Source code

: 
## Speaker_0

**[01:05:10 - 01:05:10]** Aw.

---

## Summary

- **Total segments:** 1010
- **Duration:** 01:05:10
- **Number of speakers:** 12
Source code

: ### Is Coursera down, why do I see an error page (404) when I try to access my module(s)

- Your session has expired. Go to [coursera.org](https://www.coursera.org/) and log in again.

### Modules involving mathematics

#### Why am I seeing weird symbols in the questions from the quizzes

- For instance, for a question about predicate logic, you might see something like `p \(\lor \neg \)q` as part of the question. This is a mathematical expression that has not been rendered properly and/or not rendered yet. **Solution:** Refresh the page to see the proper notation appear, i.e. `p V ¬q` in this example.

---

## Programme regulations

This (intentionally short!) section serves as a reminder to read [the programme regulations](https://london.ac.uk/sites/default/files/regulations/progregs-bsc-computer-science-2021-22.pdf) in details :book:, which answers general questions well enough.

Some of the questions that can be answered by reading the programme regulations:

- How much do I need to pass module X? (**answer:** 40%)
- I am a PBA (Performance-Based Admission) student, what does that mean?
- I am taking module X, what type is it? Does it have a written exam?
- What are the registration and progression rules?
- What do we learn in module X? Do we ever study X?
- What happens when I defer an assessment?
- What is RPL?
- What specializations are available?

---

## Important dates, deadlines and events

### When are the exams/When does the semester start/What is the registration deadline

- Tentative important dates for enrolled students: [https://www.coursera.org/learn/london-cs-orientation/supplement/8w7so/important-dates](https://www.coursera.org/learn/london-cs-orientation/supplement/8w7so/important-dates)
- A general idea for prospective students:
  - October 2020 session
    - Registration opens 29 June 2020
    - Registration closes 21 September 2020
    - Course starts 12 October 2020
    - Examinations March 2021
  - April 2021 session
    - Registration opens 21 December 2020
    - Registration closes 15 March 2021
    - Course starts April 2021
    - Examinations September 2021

Exercise details -
Copy out the whole listing exactly; please set it all down.

Completed task -
Source code

: 
## Speaker_0

**[01:05:10 - 01:05:10]** Aw.

---

## Summary

- **Total segments:** 1010
- **Duration:** 01:05:10
- **Number of speakers:** 12
Source code

: ### Is Coursera down, why do I see an error page (404) when I try to access my module(s)

- Your session has expired. Go to [coursera.org](https://www.coursera.org/) and log in again.

### Modules involving mathematics

#### Why am I seeing weird symbols in the questions from the quizzes

- For instance, for a question about predicate logic, you might see something like `p \(\lor \neg \)q` as part of the question. This is a mathematical expression that has not been rendered properly and/or not rendered yet. **Solution:** Refresh the page to see the proper notation appear, i.e. `p V ¬q` in this example.

---

## Programme regulations

This (intentionally short!) section serves as a reminder to read [the programme regulations](https://london.ac.uk/sites/default/files/regulations/progregs-bsc-computer-science-2021-22.pdf) in details :book:, which answers general questions well enough.

Some of the questions that can be answered by reading the programme regulations:

- How much do I need to pass module X? (**answer:** 40%)
- I am a PBA (Performance-Based Admission) student, what does that mean?
- I am taking module X, what type is it? Does it have a written exam?
- What are the registration and progression rules?
- What do we learn in module X? Do we ever study X?
- What happens when I defer an assessment?
- What is RPL?
- What specializations are available?

---

## Important dates, deadlines and events

### When are the exams/When does the semester start/What is the registration deadline

- Tentative important dates for enrolled students: [https://www.coursera.org/learn/london-cs-orientation/supplement/8w7so/important-dates](https://www.coursera.org/learn/london-cs-orientation/supplement/8w7so/important-dates)
- A general idea for prospective students:
  - October 2020 session
    - Registration opens 29 June 2020
    - Registration closes 21 September 2020
    - Course starts 12 October 2020
    - Examinations March 2021
  - April 2021 session
    - Registration opens 21 December 2020
    - Registration closes 15 March 2021
    - Course starts April 2021
    - Examinations September 2021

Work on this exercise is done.